Reddit, the internet's predominant social news and discussion site, announced its systems were hacked as the result of a targeted phishing attack.
In a 10 February post on its platform, the forums giant revealed to its 50 million daily users it had become aware of a "sophisticated phishing campaign" which targeted Reddit employees.
Phishing is a prevalent type of cyber attack where an attacker tries to trick a target victim into providing sensitive information such as a username or password, typically by sending out crafted, deceptive emails or texts.
In the case of Reddit, the attacker attempted to "steal credentials and second-factor tokens", by sending out "plausible-sounding prompts" which misled employees to a fraudulent website that mimicked the behaviour of Reddit's intranet gateway.

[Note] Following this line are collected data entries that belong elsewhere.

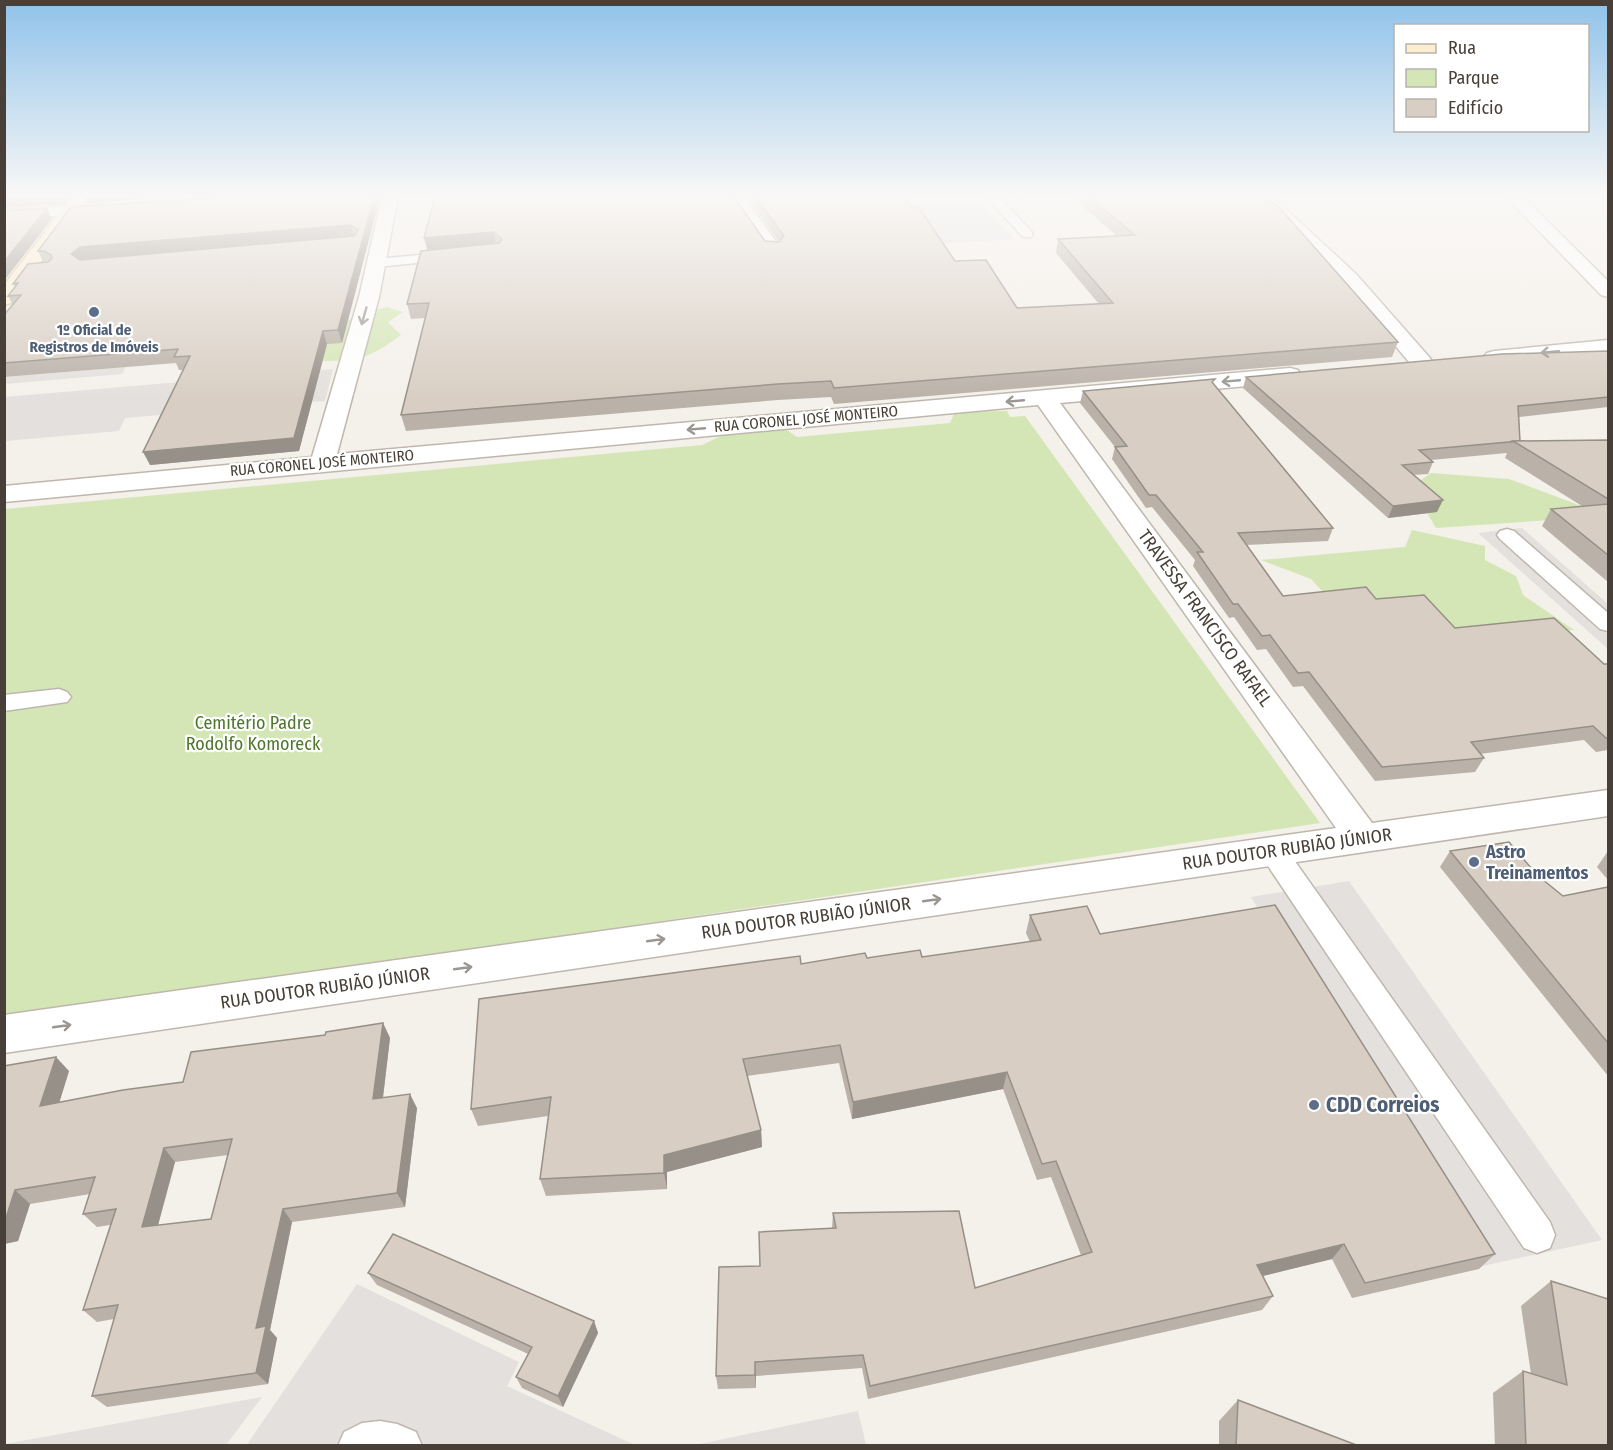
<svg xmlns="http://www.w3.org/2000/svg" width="1613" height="1450" font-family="'Fira Sans Condensed',sans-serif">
<rect width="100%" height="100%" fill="#f4f0ea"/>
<g fill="#d4e6b5">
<path d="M387 307 403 312 388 322 401 335C370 358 358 361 320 361 335 323 348 316 387 307Z"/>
<polygon points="1007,411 1010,417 1025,416 1320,823 5,1019 5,509 702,445 725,434 784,428 797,437 950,423 955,412"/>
<polygon points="1431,473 1509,479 1608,516 1436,528 1423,506 1418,482"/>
<polygon points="1412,530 1485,546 1485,560 1516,576 1523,595 1574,630 1463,634 1419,604 1335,605 1311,579 1261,560 1405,547"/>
</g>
<g fill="#e3e0de">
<polygon points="978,201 1014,239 937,244 913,214 924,213 917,205"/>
<polygon points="126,367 122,374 5,384 5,377"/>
<polygon points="333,369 325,401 125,418 119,431 5,441 5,397"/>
<polygon points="1522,528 1608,604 1608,649 1478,533"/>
<polygon points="1349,881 1602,1240 1478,1267 1251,897"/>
<polygon points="357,1284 519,1362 507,1386 635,1445 246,1446"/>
<polygon points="262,1397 226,1445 5,1445 5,1444"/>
<polygon points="858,1411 866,1445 695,1445"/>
</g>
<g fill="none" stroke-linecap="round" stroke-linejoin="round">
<defs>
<g id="service">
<polygon points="986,197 999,197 1031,231 1033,234 1031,237 1023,237"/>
<polygon points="452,252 458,256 457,259 376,267 369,263 376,259"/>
<polygon points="1507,529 1514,531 1608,613 1608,631 1600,629 1500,539 1497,535 1500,531"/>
<polygon points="59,689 67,692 71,697 67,702 4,711 4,695"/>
<polygon points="1272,840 1282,843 1550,1222 1555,1235 1550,1248 1537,1253 1524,1248 1262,857 1259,850 1262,843"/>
<polygon points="380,1421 397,1424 416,1432 422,1446 338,1446 344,1432 362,1423"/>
</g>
<g id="minor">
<polygon points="382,197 398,197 379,297 337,454 1290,368 1298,370 1301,375 1298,380 1290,382 1060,403 1372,823 1608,790 1608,816 4,1053 4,1015 1336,828 1038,405 4,502 4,486 312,457 359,297"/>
<polygon points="728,197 744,197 782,250 779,254 767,254"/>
<polygon points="1256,197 1273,197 1356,274 1430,358 1433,363 1430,368 1422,369 1414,368 1342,282"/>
<polygon points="1506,197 1523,197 1608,281 1608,297 1601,295"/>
<polygon points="1608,340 1608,352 1494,363 1487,361 1483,357 1487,353 1494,351"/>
</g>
<polygon id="tertiary" points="105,204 111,206 113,209 111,212 4,220 4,210"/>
<polygon id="secondary" points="72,197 88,197 11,303 4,305 4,285"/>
</defs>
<use href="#service" stroke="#bfb7ad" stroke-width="3"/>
<use href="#minor" stroke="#bfb7ad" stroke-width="3"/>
<use href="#tertiary" stroke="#bfb7ad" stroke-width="3"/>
<use href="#secondary" stroke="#d2bf9b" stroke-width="3"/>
<use href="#service" fill="#fff" fill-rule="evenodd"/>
<use href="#minor" fill="#fff" fill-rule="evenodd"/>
<use href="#tertiary" fill="#fff" fill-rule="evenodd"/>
<use href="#secondary" fill="#fcedcc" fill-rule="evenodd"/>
</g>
<g fill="#bab1a8" fill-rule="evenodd">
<path d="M229 197H380L342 343 327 344 299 451 150 465 184 370H179L176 363 4 377V315L13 305 8 296 15 287 13 284 43 262 38 251ZM285 242 84 259H85Z"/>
<polygon points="435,197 765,241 779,242 747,197 904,197 955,261 1017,308 1099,304 1056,253 1058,239 1117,236 1072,197 1265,197 1398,342 1392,357 834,404 831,397 778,400 406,431 401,415 425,318 411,319 407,304 427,250"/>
<polygon points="1608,351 1608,407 1519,417 1520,441 1608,440 1608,582 1542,526 1551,509 1582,506 1505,458 1507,453 1431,460 1433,462 1428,474 1413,475 1437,512 1388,518 1243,388 1246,377"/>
<polygon points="1213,383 1333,528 1328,541 1246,545 1283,596 1376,599 1455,628 1604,664 1608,664 1608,750 1596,752 1584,740 1480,754 1484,758 1475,772 1375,781 1303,686 1293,687 1266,649 1257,650 1234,617 1229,618 1193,566 1195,560 1152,507 1146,508 1112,459 1115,447 1080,403 1083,391"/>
<polygon points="1450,851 1537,875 1563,896 1608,887 1608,1076 1440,867"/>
<polygon points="1608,851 1608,880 1597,867"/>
<polygon points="1030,915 1100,934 1495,1254 1479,1269 1352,1298 1332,1259 1263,1276 1273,1296 1262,1310 868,1399 862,1368 756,1376 756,1388 718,1389 716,1376 760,1266 832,1228 833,1213 975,1288 1081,1255 1051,1177 1037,1180 1003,1089 852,1119 839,1063 747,1076 761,1130 762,1147 667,1172 667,1189 546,1196 540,1179 548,1116 478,1126 471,1109 801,964 867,958 922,957 1030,942 1026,933"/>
<path d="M383 1023 390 1038 383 1098 417 1108 405 1207 292 1222 270 1330 277 1338 268 1384 107 1407 92 1396 114 1319 97 1322 83 1310 110 1225 97 1227 83 1214 90 1194 30 1204 18 1241 4 1244V1066L69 1071 59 1102 183 1082 325 1035ZM228 1155 211 1219 158 1225 175 1162Z"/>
<polygon points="368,1273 594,1321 598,1333 563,1407 522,1388 516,1377 528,1354 377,1285"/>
<polygon points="1551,1281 1608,1446 1495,1446 1493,1393 1523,1371 1531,1374 1521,1306"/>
<polygon points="1238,1400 1359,1446 1219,1446 1219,1421"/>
</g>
<g fill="#979088">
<polygon points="4,197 70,197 64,204 4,208"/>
<polygon points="84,197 172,197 87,203"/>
<polygon points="374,197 380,197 342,343 338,330"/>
<polygon points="47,208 52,219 4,281 4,262"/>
<polygon points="351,225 354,236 85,259 76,266 71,254 80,247"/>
<polygon points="493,232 496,246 428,252 424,238"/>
<polygon points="323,331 327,344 299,451 150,465 143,452"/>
<polygon points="1443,500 1437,512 1388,518 1393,506"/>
<polygon points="383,1023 390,1038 381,1113 373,1099"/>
<polygon points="56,1057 69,1071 54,1120 40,1106"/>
<polygon points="1007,1072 1003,1089 852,1119 853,1102"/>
<polygon points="410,1094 417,1108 405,1207 397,1193"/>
<polygon points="761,1130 762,1147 667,1172 667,1189 664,1173 664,1155"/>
<polygon points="164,1148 175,1162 154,1240 142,1227"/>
<polygon points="15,1190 30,1204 18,1241 4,1244 4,1224"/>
<polygon points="283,1209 292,1222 270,1330 277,1338 268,1384 256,1373 256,1328"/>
<polygon points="1344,1244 1332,1259 1246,1280 1257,1265"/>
<polygon points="594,1321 598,1333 563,1407 558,1396"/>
<polygon points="755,1362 756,1376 756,1388 755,1375"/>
</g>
<g fill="#d8cec3" stroke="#979088" stroke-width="1.5" fill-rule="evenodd">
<path d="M229 197H374L338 330 323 331 294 438 143 452 190 356 174 357 178 349 4 363V315L21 295 8 296 18 283 13 284 28 264 48 262 52 258 51 255 44 251H38L71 207ZM351 225 358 230 354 236 80 260 71 254 80 247Z"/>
<polygon points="435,197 734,197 765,241 779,242 784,236 756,197 904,197 912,207 918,206 955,261 986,260 1017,308 1113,303 1058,239 1135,235 1089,197 1265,197 1279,207 1398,342 834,388 831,381 778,384 401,415 429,303 407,304 421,251 499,243 502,239 493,232 424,238"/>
<polygon points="47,208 4,262 4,211"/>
<polygon points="1608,351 1608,397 1518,406 1520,441 1419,450 1433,462 1402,465 1443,500 1393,506 1246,377 1502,354"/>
<polygon points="1215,379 1212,382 1333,528 1238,533 1283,596 1366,587 1376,599 1424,595 1455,628 1554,618 1604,664 1608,664 1608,738 1606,738 1593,726 1471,742 1484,758 1382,767 1309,672 1298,673 1270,635 1262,636 1238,604 1233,604 1197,552 1203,552 1156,495 1149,495 1115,447 1127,446 1083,391"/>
<polygon points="1608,440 1608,499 1513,441"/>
<polygon points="1608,504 1608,555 1551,509"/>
<polygon points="1509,842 1537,875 1563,896 1608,887 1608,1043 1450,851"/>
<polygon points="1275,905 1495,1254 1365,1283 1344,1244 1257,1265 1273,1296 870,1386 863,1355 755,1362 755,1375 716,1376 719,1267 760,1266 759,1232 836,1228 833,1213 959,1211 975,1288 1092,1252 1056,1161 1042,1164 1007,1072 853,1102 840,1045 743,1059 761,1130 664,1155 664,1173 540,1179 551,1097 471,1109 479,999 800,956 801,964 865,953 867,958 920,950 922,957 1041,940 1030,915 1087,906 1100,934"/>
<path d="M383 1023 373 1099 410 1094 397 1193 283 1209 256 1328 266 1326 256 1373 92 1396 118 1305 83 1310 116 1209 83 1214 95 1177 15 1190 4 1224V1066L56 1057 40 1106 123 1090 183 1082 191 1052 325 1035 326 1032ZM232 1139 211 1219 142 1227 164 1148Z"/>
<polygon points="393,1234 594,1321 558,1396 516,1377 532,1347 368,1273"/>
<polygon points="1551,1281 1608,1299 1608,1446 1526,1446 1523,1371 1567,1385"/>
<polygon points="1238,1400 1359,1446 1236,1446"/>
</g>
<defs><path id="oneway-shaft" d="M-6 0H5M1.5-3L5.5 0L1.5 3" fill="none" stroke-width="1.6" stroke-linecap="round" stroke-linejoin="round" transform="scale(1.5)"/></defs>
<g stroke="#9a9692">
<use href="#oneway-shaft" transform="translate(364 316) rotate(106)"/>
<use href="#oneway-shaft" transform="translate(1550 352) rotate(175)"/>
<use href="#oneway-shaft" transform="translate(1231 381) rotate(175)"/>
<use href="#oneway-shaft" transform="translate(1015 401) rotate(175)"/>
<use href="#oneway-shaft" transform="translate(696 429) rotate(175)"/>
<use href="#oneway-shaft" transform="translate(932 900) rotate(-8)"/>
<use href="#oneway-shaft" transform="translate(656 940) rotate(-8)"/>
<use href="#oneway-shaft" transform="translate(463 968) rotate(-8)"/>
<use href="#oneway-shaft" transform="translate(62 1026) rotate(-8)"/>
</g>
<linearGradient id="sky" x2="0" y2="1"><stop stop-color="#8fc2ea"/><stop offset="0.49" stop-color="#faf8f6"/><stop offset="1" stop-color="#faf8f6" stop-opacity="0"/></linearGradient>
<rect width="1613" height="400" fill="url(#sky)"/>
<g fill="#5c6f8a" stroke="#fff" stroke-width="2">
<circle cx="94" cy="312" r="6"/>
<circle cx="1474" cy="862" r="6"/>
<circle cx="1314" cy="1105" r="6"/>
</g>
<g text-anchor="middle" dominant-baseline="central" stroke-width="4.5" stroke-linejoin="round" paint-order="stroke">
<g font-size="15" font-weight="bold" fill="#4e5e75" stroke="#fff">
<text x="94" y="330">1º Oficial de<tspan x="94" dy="17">Registros de Imóveis</tspan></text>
</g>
<g font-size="15" fill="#484038" stroke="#fff">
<text transform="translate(806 419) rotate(-5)">RUA CORONEL JOSÉ MONTEIRO</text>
<text transform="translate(322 463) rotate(-5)">RUA CORONEL JOSÉ MONTEIRO</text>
</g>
<g font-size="18" fill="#484038" stroke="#fff">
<text transform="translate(1205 618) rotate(54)">TRAVESSA FRANCISCO RAFAEL</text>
<text transform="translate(1287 849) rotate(-8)">RUA DOUTOR RUBIÃO JÚNIOR</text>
<text transform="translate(806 918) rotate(-8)">RUA DOUTOR RUBIÃO JÚNIOR</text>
<text transform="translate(325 988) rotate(-8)">RUA DOUTOR RUBIÃO JÚNIOR</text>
</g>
<g font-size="18" fill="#4f772d" stroke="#fff">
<text x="253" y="723">Cemitério Padre<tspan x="253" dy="21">Rodolfo Komoreck</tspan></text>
</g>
<g font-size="18" font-weight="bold" fill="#4e5e75" stroke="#fff" text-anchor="start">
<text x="1486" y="852">Astro<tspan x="1486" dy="21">Treinamentos</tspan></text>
</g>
<g font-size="21" font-weight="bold" fill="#4e5e75" stroke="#fff" text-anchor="start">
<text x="1326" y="1105">CDD Correios</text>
</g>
</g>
<rect width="1613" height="1450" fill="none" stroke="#484038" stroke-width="12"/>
<rect x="1394" y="24" width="195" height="108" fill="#ffffff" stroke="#b6b3af" stroke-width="1.5"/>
<rect x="1406" y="44" width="30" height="9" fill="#fcedcc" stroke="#b6b3af" stroke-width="1.5"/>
<text x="1448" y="54" font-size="18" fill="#484038">Rua</text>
<rect x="1406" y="69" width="30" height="18" fill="#d4e6b5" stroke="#b6b3af" stroke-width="1.5"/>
<text x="1448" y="84" font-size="18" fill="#484038">Parque</text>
<rect x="1406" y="99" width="30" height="18" fill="#d8cec3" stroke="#b6b3af" stroke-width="1.5"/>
<text x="1448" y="114" font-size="18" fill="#484038">Edifício</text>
</svg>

Reddit reported just one of its employees was successfully phished during the attack, but this was enough for the attacker to gain access to a number of Reddit's resources and systems.
"After successfully obtaining a single employee’s credentials, the attacker gained access to some internal docs, code, as well as some internal dashboards and business systems," the Reddit statement reads.
"Exposure included limited contact information for (currently hundreds of) company contacts and employees (current and former), as well as limited advertiser information."
The post suggested the breach, aside from the above damages, had not reached Reddit's primary production systems which are used to run the platform and store the bulk of its data.
Furthermore, several days of investigation conducted by "security, engineering, and data science (and friends!)" produced no evidence to suggest any non-public user data had been accessed during the hack.
Human error remains a top cyber security challenge
In its statement, Reddit said similar phishing attacks had recently been reported.
While continuing to investigate and monitor the situation closely, the social news site said it was also working with its employees to bolster the organisation's security skills.
"As we all know, the human is often the weakest part of the security chain," read the statement.
"Our goal is to fully understand and prevent future incidents of this nature… so far, it also appears that many of the lessons we learned five years ago have continued to be useful."
This is far from the first time Reddit has experienced a significant security incident – as recently as 2018 the company reported another incident when a hacker broke into its systems and accessed user data such as email addresses and hashed passwords.
"The real problem is the same as it has ever been in incidents like this: people," said Jamie Boote, Associate Principal Consultant at Synopsys Software Integrity Group.
"This was a phishing attack meant to fool a person into letting the attacker in and it worked. Because a person was compromised, their credentials were used to gather information that could be used to further exploit other people in Reddit employment," he said.
Reddit said the affected employee in the incident "self-reported" soon after they were phished, to which Reddit's security team quickly responded by removing the infiltrator's access and commencing an internal investigation.
"Good on them for coming forward. I can't imagine that's a fun message/email/call to have," said Reddit user Moggehh.
Conventional advice on phishing attacks is to report them to your IT team, even if you feel embarrassed for having fallen for one – Reddit's affected employee, for example, may have saved the company from significantly worse damages by the simple act of fessing up to their mistake.
"As you see, the problem is real. Many people get scammed, and this is not shameful," said Boris Cipot, Senior Security Engineer at Synopsys Software Integrity Group.
"For companies, the advice is to rethink their security posture on the communication side. Are you checking emails, the links and attachments in those? Are you educating your employees on the tricks?"
Following the attack, Reddit is now encouraging users to set up two-factor authentication on their accounts, use a password manager and update their password every couple of months.